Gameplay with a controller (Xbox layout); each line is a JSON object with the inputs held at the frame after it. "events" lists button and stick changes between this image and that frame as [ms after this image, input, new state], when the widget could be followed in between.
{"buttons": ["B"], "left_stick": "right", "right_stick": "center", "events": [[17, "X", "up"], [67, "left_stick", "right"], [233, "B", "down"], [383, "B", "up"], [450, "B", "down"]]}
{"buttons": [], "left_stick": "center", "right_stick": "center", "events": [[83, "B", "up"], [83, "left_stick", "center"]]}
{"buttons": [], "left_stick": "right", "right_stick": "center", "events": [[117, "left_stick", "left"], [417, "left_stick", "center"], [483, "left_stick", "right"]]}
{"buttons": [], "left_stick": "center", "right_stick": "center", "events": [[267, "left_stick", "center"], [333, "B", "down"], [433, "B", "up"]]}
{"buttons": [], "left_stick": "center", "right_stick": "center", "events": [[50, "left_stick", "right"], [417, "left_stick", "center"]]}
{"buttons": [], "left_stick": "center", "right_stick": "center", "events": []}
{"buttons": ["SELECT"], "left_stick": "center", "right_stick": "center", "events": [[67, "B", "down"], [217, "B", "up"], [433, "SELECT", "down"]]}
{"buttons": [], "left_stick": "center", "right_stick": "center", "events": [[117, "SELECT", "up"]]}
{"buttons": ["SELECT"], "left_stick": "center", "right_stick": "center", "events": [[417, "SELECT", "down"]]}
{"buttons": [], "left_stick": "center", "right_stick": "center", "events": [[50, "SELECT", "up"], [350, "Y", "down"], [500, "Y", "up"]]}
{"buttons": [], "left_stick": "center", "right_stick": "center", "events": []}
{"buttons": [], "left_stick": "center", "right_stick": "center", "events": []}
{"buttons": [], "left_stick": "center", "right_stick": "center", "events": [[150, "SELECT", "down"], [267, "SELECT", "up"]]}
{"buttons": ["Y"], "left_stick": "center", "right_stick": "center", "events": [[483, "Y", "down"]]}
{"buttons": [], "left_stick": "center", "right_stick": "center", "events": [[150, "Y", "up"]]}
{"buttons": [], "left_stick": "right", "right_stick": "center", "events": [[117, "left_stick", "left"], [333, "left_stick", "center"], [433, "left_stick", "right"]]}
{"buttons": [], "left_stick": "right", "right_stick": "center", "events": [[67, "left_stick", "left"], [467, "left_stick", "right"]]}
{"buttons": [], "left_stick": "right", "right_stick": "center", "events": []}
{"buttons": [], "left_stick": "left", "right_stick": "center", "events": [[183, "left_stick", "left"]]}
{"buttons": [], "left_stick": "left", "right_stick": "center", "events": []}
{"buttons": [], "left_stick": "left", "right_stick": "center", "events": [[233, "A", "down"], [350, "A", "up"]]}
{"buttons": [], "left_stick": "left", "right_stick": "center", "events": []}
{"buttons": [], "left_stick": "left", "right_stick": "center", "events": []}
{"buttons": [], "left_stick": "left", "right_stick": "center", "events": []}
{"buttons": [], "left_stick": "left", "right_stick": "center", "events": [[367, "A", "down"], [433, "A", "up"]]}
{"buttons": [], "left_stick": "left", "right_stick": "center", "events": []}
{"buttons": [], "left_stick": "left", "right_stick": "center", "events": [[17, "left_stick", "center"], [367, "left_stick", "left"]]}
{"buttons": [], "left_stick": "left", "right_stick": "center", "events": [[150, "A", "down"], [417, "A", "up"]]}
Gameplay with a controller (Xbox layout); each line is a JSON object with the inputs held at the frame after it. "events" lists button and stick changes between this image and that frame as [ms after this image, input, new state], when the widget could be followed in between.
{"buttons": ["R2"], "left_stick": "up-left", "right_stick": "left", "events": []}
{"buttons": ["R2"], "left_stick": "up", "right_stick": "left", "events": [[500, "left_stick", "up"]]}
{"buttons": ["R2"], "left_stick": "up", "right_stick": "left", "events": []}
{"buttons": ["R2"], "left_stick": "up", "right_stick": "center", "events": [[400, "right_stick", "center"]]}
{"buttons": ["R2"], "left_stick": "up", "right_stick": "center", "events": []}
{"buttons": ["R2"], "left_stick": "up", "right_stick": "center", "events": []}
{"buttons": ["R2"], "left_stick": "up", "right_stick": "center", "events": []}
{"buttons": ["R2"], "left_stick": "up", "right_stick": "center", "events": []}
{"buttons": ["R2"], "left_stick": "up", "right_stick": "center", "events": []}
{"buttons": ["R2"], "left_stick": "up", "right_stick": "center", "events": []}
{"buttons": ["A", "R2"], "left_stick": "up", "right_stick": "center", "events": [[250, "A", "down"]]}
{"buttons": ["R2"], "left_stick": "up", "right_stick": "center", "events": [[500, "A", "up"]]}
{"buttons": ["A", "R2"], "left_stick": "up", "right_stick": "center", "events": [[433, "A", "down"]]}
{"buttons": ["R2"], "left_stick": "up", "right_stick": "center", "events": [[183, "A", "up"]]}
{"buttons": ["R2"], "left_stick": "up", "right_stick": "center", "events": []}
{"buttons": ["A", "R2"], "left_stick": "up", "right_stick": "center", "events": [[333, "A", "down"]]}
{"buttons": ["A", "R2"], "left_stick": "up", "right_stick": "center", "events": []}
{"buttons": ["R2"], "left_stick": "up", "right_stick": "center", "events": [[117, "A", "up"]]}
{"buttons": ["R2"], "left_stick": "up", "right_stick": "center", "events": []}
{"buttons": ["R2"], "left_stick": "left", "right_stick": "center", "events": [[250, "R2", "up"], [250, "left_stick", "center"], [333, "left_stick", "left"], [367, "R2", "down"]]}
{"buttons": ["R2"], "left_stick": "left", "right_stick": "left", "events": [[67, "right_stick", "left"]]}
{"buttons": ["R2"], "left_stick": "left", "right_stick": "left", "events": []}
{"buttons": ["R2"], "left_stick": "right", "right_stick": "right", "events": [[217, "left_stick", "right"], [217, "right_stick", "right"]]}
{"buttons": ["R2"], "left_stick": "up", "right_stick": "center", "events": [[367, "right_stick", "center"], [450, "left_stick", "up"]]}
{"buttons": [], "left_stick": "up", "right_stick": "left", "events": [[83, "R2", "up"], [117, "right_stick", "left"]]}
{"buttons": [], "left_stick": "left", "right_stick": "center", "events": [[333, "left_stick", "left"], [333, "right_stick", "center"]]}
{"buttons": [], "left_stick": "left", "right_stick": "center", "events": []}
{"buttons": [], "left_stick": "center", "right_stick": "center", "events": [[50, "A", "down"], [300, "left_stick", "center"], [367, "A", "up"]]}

_ _ _ _ _

Retype each line of the data exactly as it reads.

Gameplay with a controller (Xbox layout); each line is a JSON object with the inputs held at the frame after it. "events" lists button and stick changes between this image and that frame as [ms after this image, input, new state], when the widget could be followed in between.
{"buttons": ["B"], "left_stick": "right", "right_stick": "center", "events": [[17, "X", "up"], [67, "left_stick", "right"], [233, "B", "down"], [383, "B", "up"], [450, "B", "down"]]}
{"buttons": [], "left_stick": "center", "right_stick": "center", "events": [[83, "B", "up"], [83, "left_stick", "center"]]}
{"buttons": [], "left_stick": "right", "right_stick": "center", "events": [[117, "left_stick", "left"], [417, "left_stick", "center"], [483, "left_stick", "right"]]}
{"buttons": [], "left_stick": "center", "right_stick": "center", "events": [[267, "left_stick", "center"], [333, "B", "down"], [433, "B", "up"]]}
{"buttons": [], "left_stick": "center", "right_stick": "center", "events": [[50, "left_stick", "right"], [417, "left_stick", "center"]]}
{"buttons": [], "left_stick": "center", "right_stick": "center", "events": []}
{"buttons": ["SELECT"], "left_stick": "center", "right_stick": "center", "events": [[67, "B", "down"], [217, "B", "up"], [433, "SELECT", "down"]]}
{"buttons": [], "left_stick": "center", "right_stick": "center", "events": [[117, "SELECT", "up"]]}
{"buttons": ["SELECT"], "left_stick": "center", "right_stick": "center", "events": [[417, "SELECT", "down"]]}
{"buttons": [], "left_stick": "center", "right_stick": "center", "events": [[50, "SELECT", "up"], [350, "Y", "down"], [500, "Y", "up"]]}
{"buttons": [], "left_stick": "center", "right_stick": "center", "events": []}
{"buttons": [], "left_stick": "center", "right_stick": "center", "events": []}
{"buttons": [], "left_stick": "center", "right_stick": "center", "events": [[150, "SELECT", "down"], [267, "SELECT", "up"]]}
{"buttons": ["Y"], "left_stick": "center", "right_stick": "center", "events": [[483, "Y", "down"]]}
{"buttons": [], "left_stick": "center", "right_stick": "center", "events": [[150, "Y", "up"]]}
{"buttons": [], "left_stick": "right", "right_stick": "center", "events": [[117, "left_stick", "left"], [333, "left_stick", "center"], [433, "left_stick", "right"]]}
{"buttons": [], "left_stick": "right", "right_stick": "center", "events": [[67, "left_stick", "left"], [467, "left_stick", "right"]]}
{"buttons": [], "left_stick": "right", "right_stick": "center", "events": []}
{"buttons": [], "left_stick": "left", "right_stick": "center", "events": [[183, "left_stick", "left"]]}
{"buttons": [], "left_stick": "left", "right_stick": "center", "events": []}
{"buttons": [], "left_stick": "left", "right_stick": "center", "events": [[233, "A", "down"], [350, "A", "up"]]}
{"buttons": [], "left_stick": "left", "right_stick": "center", "events": []}
{"buttons": [], "left_stick": "left", "right_stick": "center", "events": []}
{"buttons": [], "left_stick": "left", "right_stick": "center", "events": []}
{"buttons": [], "left_stick": "left", "right_stick": "center", "events": [[367, "A", "down"], [433, "A", "up"]]}
{"buttons": [], "left_stick": "left", "right_stick": "center", "events": []}
{"buttons": [], "left_stick": "left", "right_stick": "center", "events": [[17, "left_stick", "center"], [367, "left_stick", "left"]]}
{"buttons": [], "left_stick": "left", "right_stick": "center", "events": [[150, "A", "down"], [417, "A", "up"]]}
Gameplay with a controller (Xbox layout); each line is a JSON object with the inputs held at the frame after it. "events" lists button and stick changes between this image and that frame as [ms after this image, input, new state], when the widget could be followed in between.
{"buttons": ["R2"], "left_stick": "up-left", "right_stick": "left", "events": []}
{"buttons": ["R2"], "left_stick": "up", "right_stick": "left", "events": [[500, "left_stick", "up"]]}
{"buttons": ["R2"], "left_stick": "up", "right_stick": "left", "events": []}
{"buttons": ["R2"], "left_stick": "up", "right_stick": "center", "events": [[400, "right_stick", "center"]]}
{"buttons": ["R2"], "left_stick": "up", "right_stick": "center", "events": []}
{"buttons": ["R2"], "left_stick": "up", "right_stick": "center", "events": []}
{"buttons": ["R2"], "left_stick": "up", "right_stick": "center", "events": []}
{"buttons": ["R2"], "left_stick": "up", "right_stick": "center", "events": []}
{"buttons": ["R2"], "left_stick": "up", "right_stick": "center", "events": []}
{"buttons": ["R2"], "left_stick": "up", "right_stick": "center", "events": []}
{"buttons": ["A", "R2"], "left_stick": "up", "right_stick": "center", "events": [[250, "A", "down"]]}
{"buttons": ["R2"], "left_stick": "up", "right_stick": "center", "events": [[500, "A", "up"]]}
{"buttons": ["A", "R2"], "left_stick": "up", "right_stick": "center", "events": [[433, "A", "down"]]}
{"buttons": ["R2"], "left_stick": "up", "right_stick": "center", "events": [[183, "A", "up"]]}
{"buttons": ["R2"], "left_stick": "up", "right_stick": "center", "events": []}
{"buttons": ["A", "R2"], "left_stick": "up", "right_stick": "center", "events": [[333, "A", "down"]]}
{"buttons": ["A", "R2"], "left_stick": "up", "right_stick": "center", "events": []}
{"buttons": ["R2"], "left_stick": "up", "right_stick": "center", "events": [[117, "A", "up"]]}
{"buttons": ["R2"], "left_stick": "up", "right_stick": "center", "events": []}
{"buttons": ["R2"], "left_stick": "left", "right_stick": "center", "events": [[250, "R2", "up"], [250, "left_stick", "center"], [333, "left_stick", "left"], [367, "R2", "down"]]}
{"buttons": ["R2"], "left_stick": "left", "right_stick": "left", "events": [[67, "right_stick", "left"]]}
{"buttons": ["R2"], "left_stick": "left", "right_stick": "left", "events": []}
{"buttons": ["R2"], "left_stick": "right", "right_stick": "right", "events": [[217, "left_stick", "right"], [217, "right_stick", "right"]]}
{"buttons": ["R2"], "left_stick": "up", "right_stick": "center", "events": [[367, "right_stick", "center"], [450, "left_stick", "up"]]}
{"buttons": [], "left_stick": "up", "right_stick": "left", "events": [[83, "R2", "up"], [117, "right_stick", "left"]]}
{"buttons": [], "left_stick": "left", "right_stick": "center", "events": [[333, "left_stick", "left"], [333, "right_stick", "center"]]}
{"buttons": [], "left_stick": "left", "right_stick": "center", "events": []}
{"buttons": [], "left_stick": "center", "right_stick": "center", "events": [[50, "A", "down"], [300, "left_stick", "center"], [367, "A", "up"]]}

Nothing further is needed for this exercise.